What is needed:
Write out the entries, please, from the line containing "(292, 736) none" through their final line, exactly and with nothing else.

** Opening Input records block **

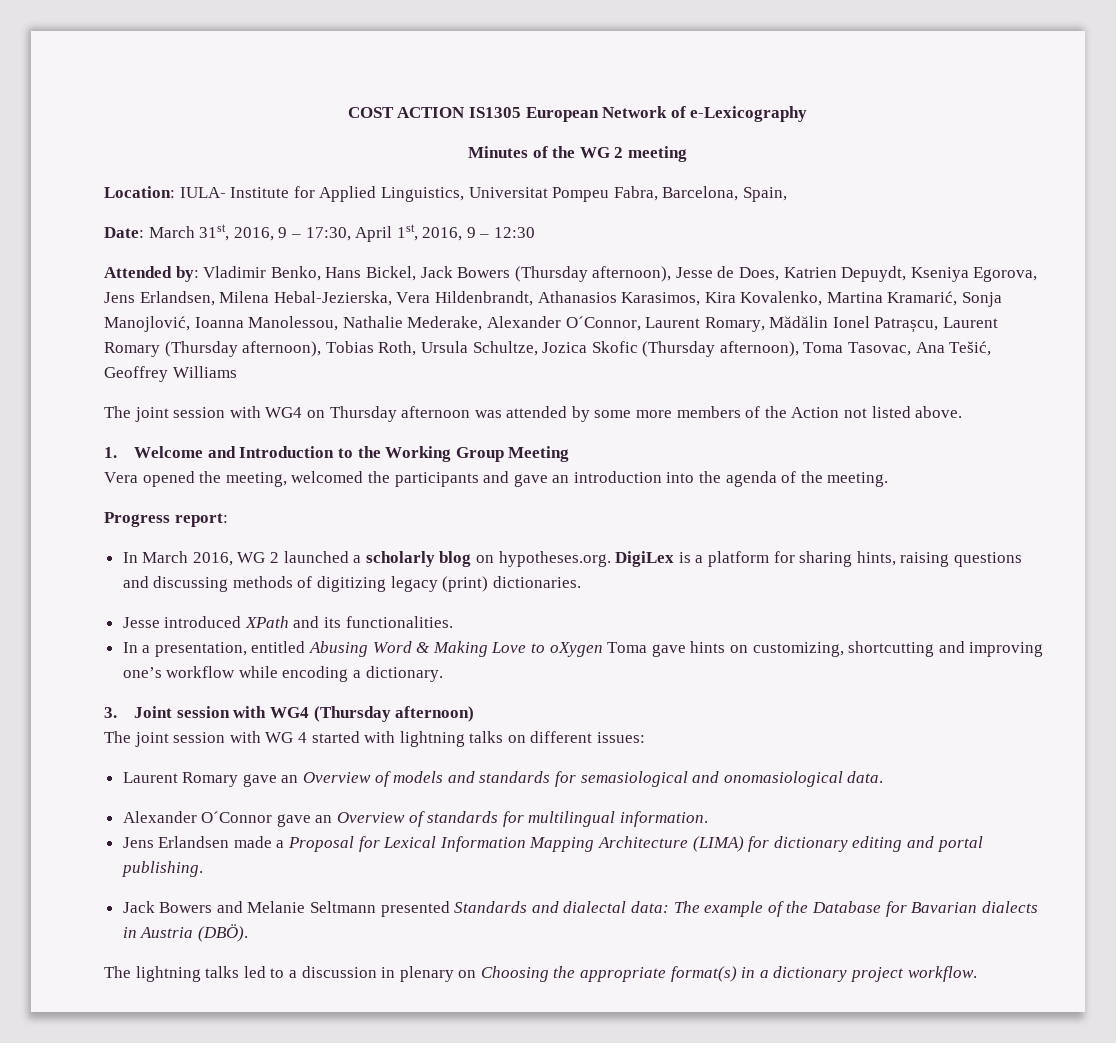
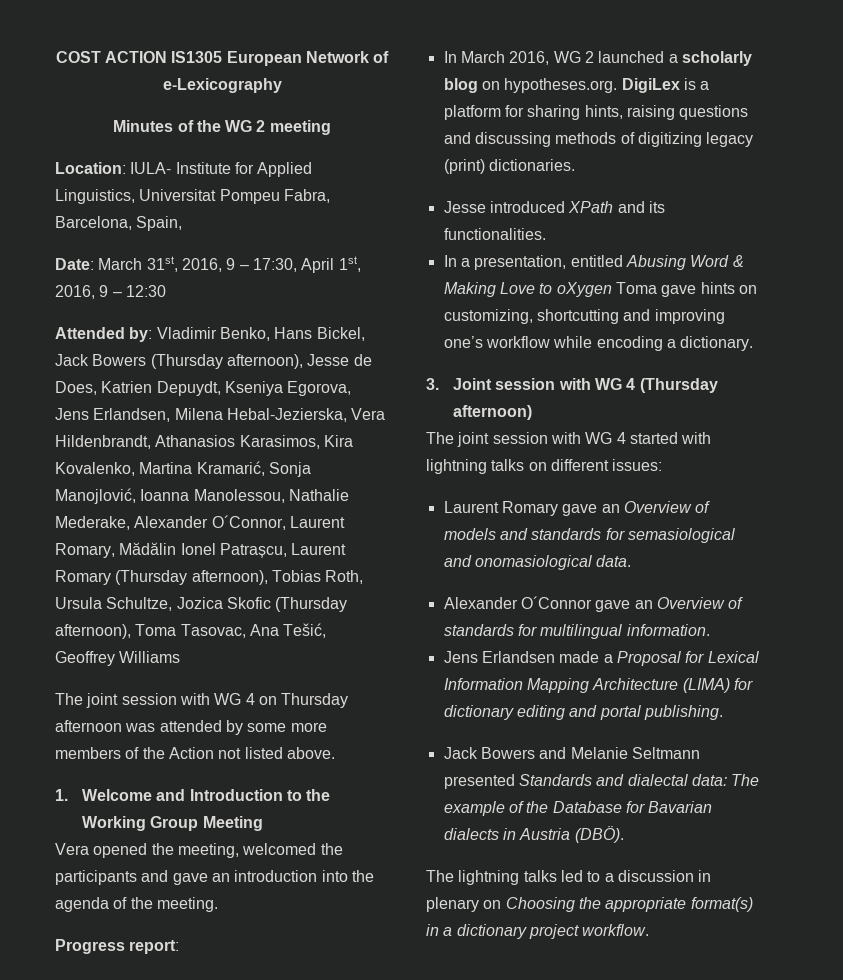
[265,407,303,418] WG4 -> [214,693,255,705] WG 4
[269,707,309,718] WG4 -> [594,378,636,390] WG 4

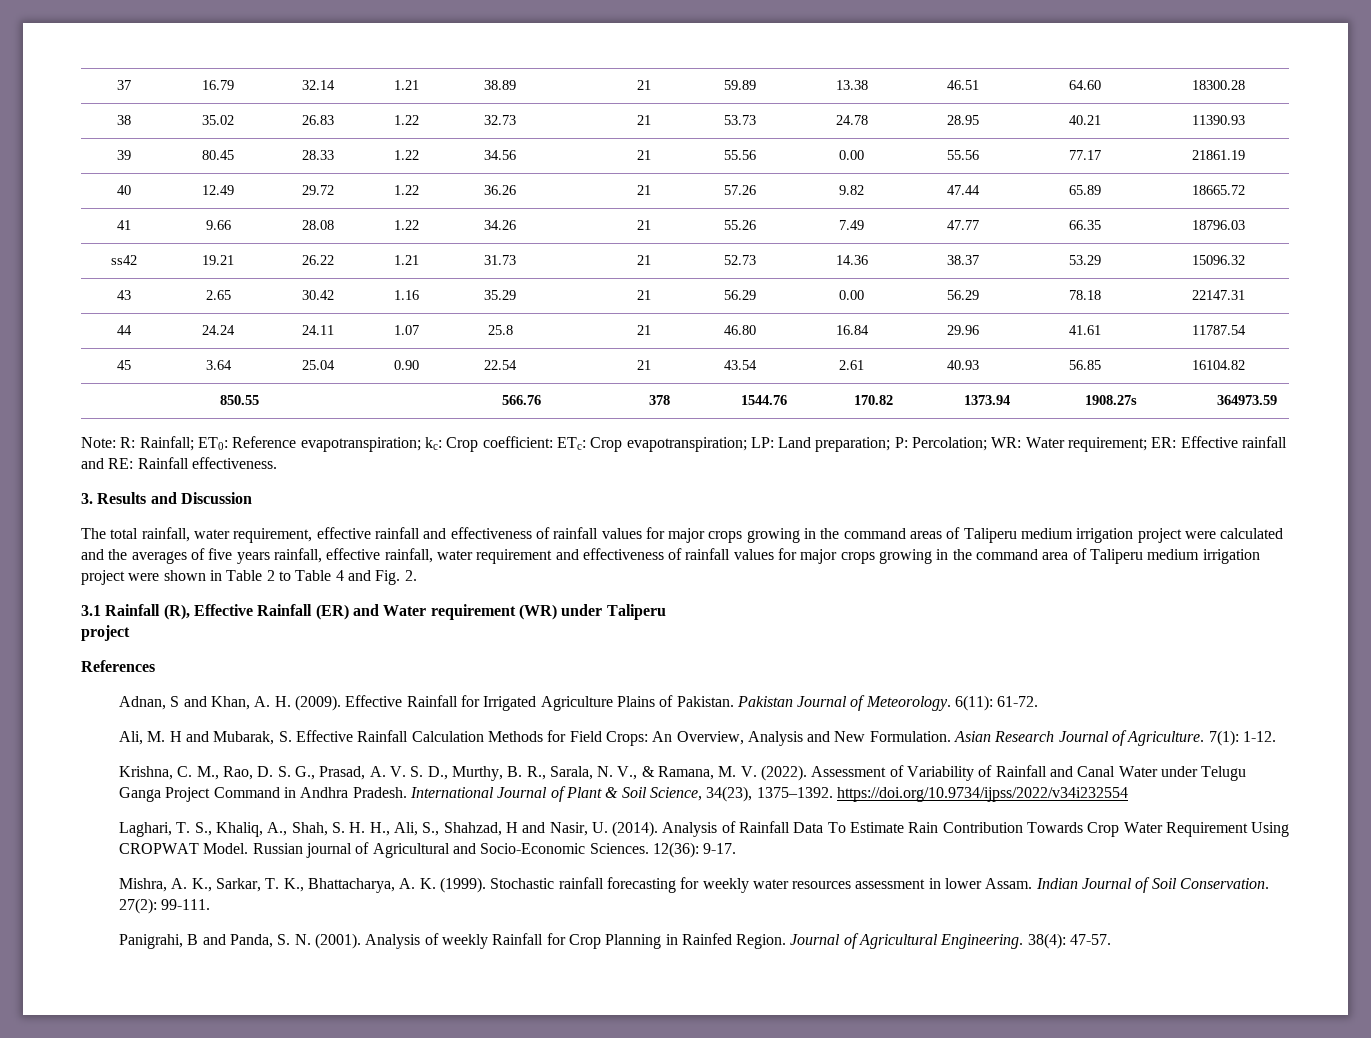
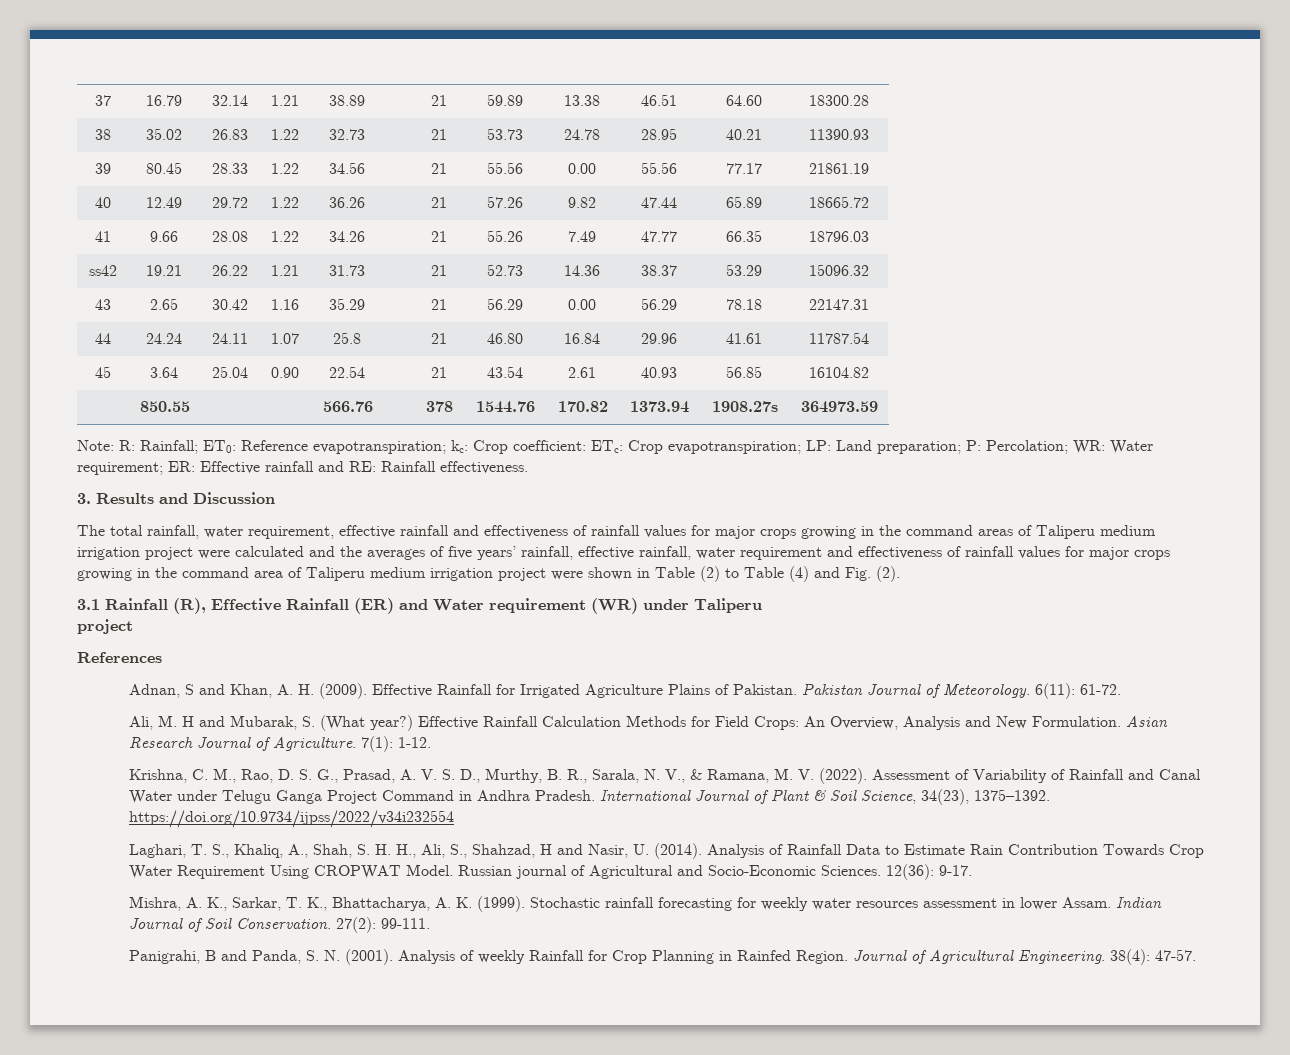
[236,552,270,564] years -> [477,546,516,560] years’
[266,570,275,581] 2 -> [700,566,720,582] (2)
[335,570,344,581] 4 -> [789,566,809,582] (4)
[404,570,417,581] 2. -> [876,566,900,582] (2).
(292, 736) none -> [320,715,414,731] (What year?)
[827,822,846,833] To -> [885,845,900,855] to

** Closing Input records block **

Answer box:
(292, 736) none -> [320,715,414,731] (What year?)
[827,822,846,833] To -> [885,845,900,855] to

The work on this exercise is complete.